When possible, use the values for constants from our text. If you get them from other sources (if they are not in the book) cite where you got them from.

Do, but do not hand in P26.1, P26.2 to get you started.

1. (10 pts) Rate law for second order. (Basically M&S P28.24)

As in class, start 22 eq. 25 and show how to get to equation 27.

2. (10 pts) The decomposition dimethyl ether results in methane, carbon monoxide and hydrogen gases. This gas phase reaction was studied by studying the time it took for the total pressure to double based on the initial pressure of the ether (presumably in a constant volume container). From the following data, i) determine the order of the reaction (rate law)* and ii) its rate constant.

Initial P (torr) 28 58 150 171 261 321 394 422 509 586

t (s) 1980 1500 900 824 670 625 590 508 465 484

3. (10 pts) M&S P29.15 (Reaction of ethyl acetate)

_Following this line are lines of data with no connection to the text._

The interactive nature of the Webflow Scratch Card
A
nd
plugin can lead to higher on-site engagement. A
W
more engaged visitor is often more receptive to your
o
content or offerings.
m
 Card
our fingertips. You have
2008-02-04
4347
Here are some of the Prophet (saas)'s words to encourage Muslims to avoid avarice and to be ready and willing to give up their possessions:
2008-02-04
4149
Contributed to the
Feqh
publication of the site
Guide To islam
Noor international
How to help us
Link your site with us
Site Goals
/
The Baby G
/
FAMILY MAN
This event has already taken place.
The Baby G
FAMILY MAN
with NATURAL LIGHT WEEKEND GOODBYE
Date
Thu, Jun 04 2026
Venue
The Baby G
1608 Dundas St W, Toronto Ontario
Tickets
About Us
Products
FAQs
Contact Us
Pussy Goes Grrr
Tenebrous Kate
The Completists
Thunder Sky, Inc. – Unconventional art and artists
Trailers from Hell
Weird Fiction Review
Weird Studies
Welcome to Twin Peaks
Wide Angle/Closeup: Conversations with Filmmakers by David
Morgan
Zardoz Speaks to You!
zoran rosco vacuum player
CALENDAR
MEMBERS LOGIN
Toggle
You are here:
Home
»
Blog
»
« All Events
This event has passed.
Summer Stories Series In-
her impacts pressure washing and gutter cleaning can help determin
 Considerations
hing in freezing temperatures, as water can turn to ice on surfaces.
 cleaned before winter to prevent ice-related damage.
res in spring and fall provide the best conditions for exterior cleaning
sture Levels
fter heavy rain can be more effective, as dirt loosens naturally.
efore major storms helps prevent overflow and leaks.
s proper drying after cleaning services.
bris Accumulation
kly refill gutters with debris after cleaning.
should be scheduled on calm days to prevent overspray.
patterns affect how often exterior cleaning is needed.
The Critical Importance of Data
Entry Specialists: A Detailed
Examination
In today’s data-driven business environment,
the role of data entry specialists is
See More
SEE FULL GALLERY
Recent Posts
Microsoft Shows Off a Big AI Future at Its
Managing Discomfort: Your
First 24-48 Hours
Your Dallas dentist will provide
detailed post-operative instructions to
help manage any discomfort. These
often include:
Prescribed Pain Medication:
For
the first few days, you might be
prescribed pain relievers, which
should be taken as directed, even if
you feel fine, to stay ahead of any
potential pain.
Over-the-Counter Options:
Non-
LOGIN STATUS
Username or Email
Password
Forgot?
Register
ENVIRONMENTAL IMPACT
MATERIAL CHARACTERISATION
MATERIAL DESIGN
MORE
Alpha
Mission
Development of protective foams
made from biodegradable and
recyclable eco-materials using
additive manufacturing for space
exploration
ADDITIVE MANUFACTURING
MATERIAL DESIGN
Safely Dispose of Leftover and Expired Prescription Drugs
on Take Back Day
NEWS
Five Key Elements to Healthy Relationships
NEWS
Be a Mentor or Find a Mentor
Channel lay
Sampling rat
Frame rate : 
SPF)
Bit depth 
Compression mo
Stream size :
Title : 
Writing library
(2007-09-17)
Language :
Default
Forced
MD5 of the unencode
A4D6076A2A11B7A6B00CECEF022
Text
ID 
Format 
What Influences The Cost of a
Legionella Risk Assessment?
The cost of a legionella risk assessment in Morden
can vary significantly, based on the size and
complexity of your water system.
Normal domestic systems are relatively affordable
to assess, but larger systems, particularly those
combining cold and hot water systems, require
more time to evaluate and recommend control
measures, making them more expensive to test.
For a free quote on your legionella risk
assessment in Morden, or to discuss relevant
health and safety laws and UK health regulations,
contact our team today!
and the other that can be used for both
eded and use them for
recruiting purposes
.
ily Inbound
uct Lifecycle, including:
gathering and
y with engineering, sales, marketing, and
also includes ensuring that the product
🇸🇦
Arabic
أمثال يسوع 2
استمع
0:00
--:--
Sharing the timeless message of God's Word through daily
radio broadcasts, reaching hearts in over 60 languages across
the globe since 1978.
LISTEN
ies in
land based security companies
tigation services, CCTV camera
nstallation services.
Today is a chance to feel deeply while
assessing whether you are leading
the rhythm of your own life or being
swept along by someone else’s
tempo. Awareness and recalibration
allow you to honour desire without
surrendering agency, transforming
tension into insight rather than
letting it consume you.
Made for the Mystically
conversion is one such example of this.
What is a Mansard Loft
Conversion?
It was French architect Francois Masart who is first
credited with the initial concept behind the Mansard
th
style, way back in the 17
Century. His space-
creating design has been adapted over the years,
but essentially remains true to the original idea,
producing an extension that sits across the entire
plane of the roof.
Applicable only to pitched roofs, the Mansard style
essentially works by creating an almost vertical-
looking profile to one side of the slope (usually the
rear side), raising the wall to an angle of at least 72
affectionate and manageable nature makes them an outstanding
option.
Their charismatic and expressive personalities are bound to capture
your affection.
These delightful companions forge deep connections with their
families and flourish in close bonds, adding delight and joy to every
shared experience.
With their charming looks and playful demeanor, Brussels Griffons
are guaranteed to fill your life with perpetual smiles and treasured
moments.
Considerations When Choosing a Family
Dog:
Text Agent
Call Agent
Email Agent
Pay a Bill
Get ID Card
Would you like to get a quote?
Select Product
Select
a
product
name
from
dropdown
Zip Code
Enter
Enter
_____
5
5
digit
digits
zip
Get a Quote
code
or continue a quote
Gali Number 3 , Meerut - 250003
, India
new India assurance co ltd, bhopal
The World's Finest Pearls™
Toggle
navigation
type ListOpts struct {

4. (10 pts) Arrhenius Problem. Calculate the energy of activation for the following data for the decomposition of N₂O₅ -> N₂O₄ + ½ O₂,

T (K) 270 370 470 570 670

k x 10⁹ (cm⁶ mol^-2 s^-1) 9.12 4.67 3.28 2.75 2.49

5. (10 pts) M&S P28.17 – Parallel First Order Reactions

* What I did (and there are other approaches) was to first figure out what extent of decomposition (I called it a) gave 2X the original pressure. Then I used the rate laws for -(dA/dt) = kAⁿ, where n was likely to be half an integer, i.e., 0, ½, 1, 3/2, 2, etc. and A is the pressure of the system. I plotted the data for each order and eventually, found that one of these exponents fit the data very well over the entire concentration range.

(Note: From Excel, you can plot things from rows or columns, if you like columns, you can paste special -> transpose).